===== Article =====

Friday, September 11, 2009

Post 6: Never Forget

So far the news has been filled with media in regards to the terrorist attack on 9/11 honoring the memory of the people lost and offering the support to those families having to live through this particularly painful anniversary. It’s hard to believe that it has eight years since the attack. I remember where I was when it happened. I was at my college in PA (not far from where the United Flight 93 plane was brought down before it could reach its destination) The feeling of uncertainty, fear, and panic gripped the nation.

Something else happened however that flooded the country. The idea and feeling of Patriotism and Unity. When I reflect back to those days, people that hated other people on my campus actually hugged each other. Love, sympathy, and a genuine desire to support others flowed through my campus like a tidal wave. It was amazing to see. I knew it was a Nationwide feeling, due to the media being portrayed. Of course there was the typical Bush “battle cry” to take up arms and fight the “Evil doers” , but for that first 3-5 months you couldn’t flip through a channel without companies making commercials strictly focused on trying to help calm a Nation and reflect on those lost. Of course I am not naïve to think that it wasn’t a choice rooted in wanting to make money, but at a time like that who is thinking about it when every human being was reaching out to be comforted?

===== Data lines =====

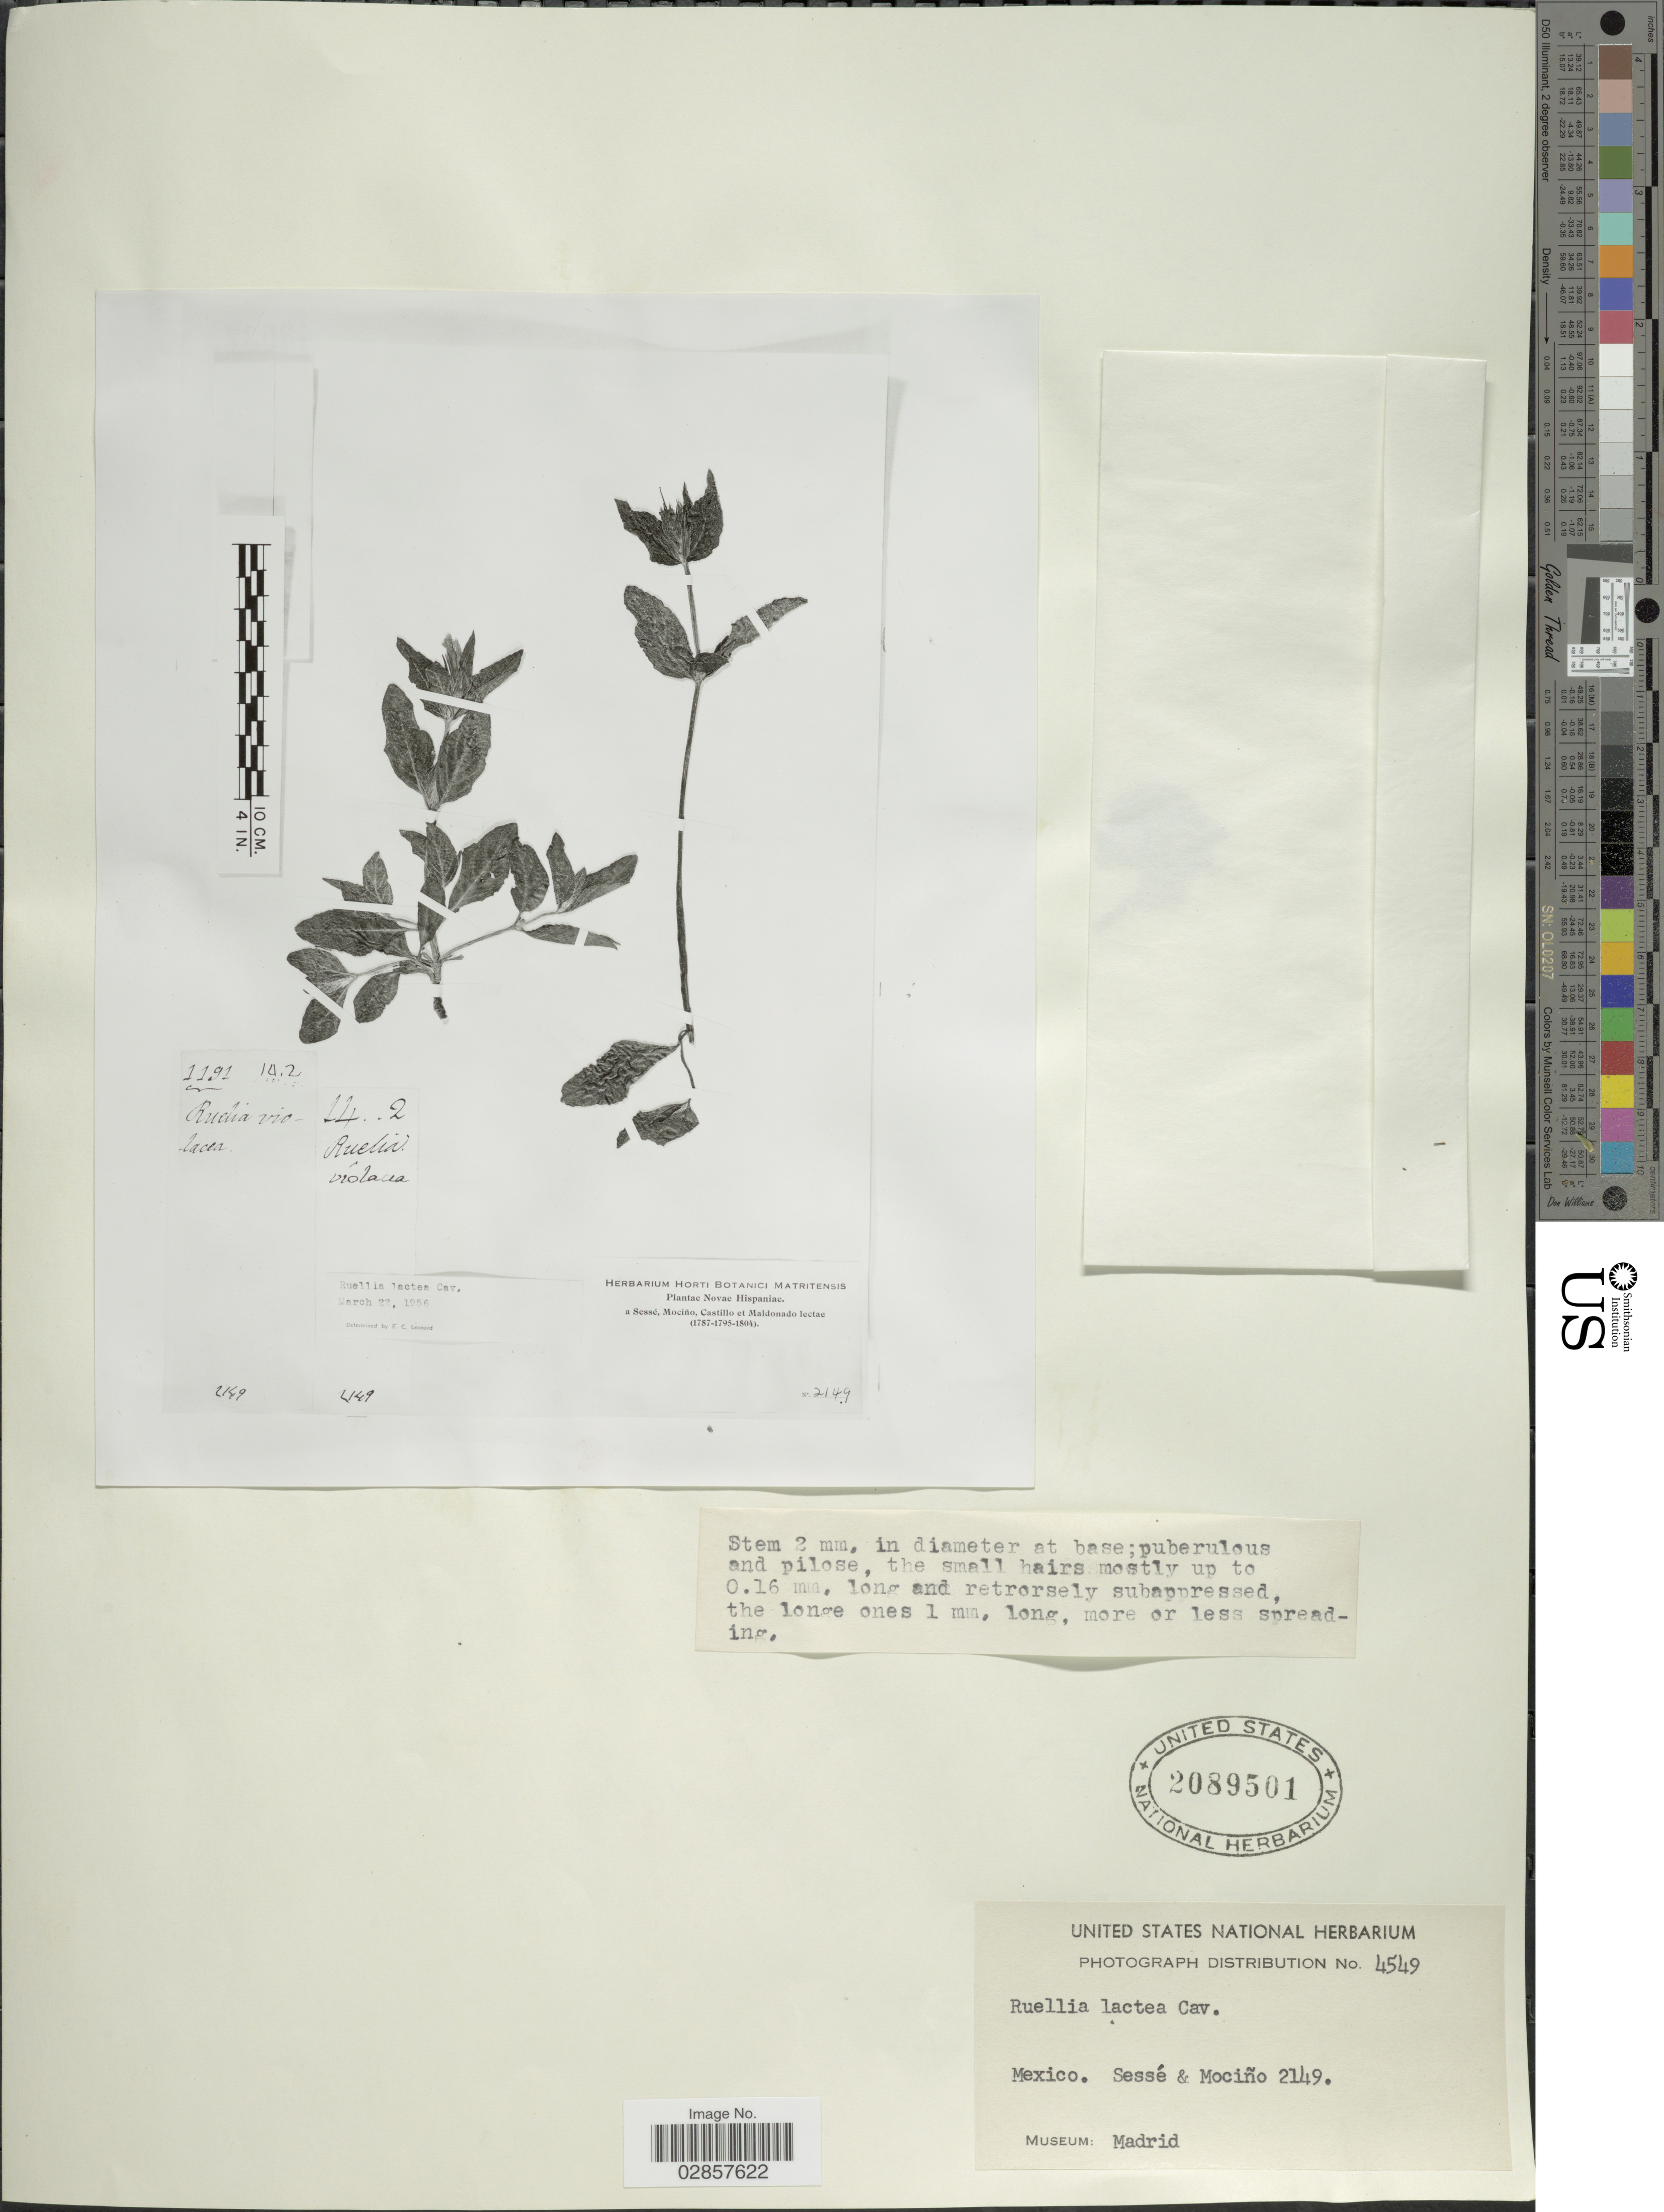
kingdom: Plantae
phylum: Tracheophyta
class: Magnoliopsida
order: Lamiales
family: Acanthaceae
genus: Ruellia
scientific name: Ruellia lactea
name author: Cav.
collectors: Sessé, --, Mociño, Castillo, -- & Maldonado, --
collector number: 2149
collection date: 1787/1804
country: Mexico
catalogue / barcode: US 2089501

=====

→ Directives:
- a) Duplicate everything in the post from "Post 6: Never" down to "gripped the nation.".
- b) Condense the paragraph of the post that begins "Something else happened however" into a short bulleted list that keeps its main facts.
- c) Answer these questions using the post:
(i) Where was the writer when the attack happened?
(ii) How many years had passed since the attack when the post was written?
(iii) For how long did companies air commercials focused on calming the nation?
The records have no connection to the post.

→ Answers by task:
- a)
Post 6: Never Forget

So far the news has been filled with media in regards to the terrorist attack on 9/11 honoring the memory of the people lost and offering the support to those families having to live through this particularly painful anniversary. It’s hard to believe that it has eight years since the attack. I remember where I was when it happened. I was at my college in PA (not far from where the United Flight 93 plane was brought down before it could reach its destination) The feeling of uncertainty, fear, and panic gripped the nation.

- b)
- A feeling of patriotism and unity spread across the country.
- On the writer's campus, people who had hated each other hugged, and love, sympathy, and a desire to support others spread widely.
- Media coverage showed that this feeling was nationwide.
- Bush issued a "battle cry" to fight the "Evil doers."
- For the first 3–5 months, companies ran commercials meant to calm the nation and remember those lost.
- The writer grants that profit likely drove these commercials, but says no one thought about that while everyone was seeking comfort.

- c)
(i) At the writer's college in PA.
(ii) Eight years.
(iii) For the first 3–5 months.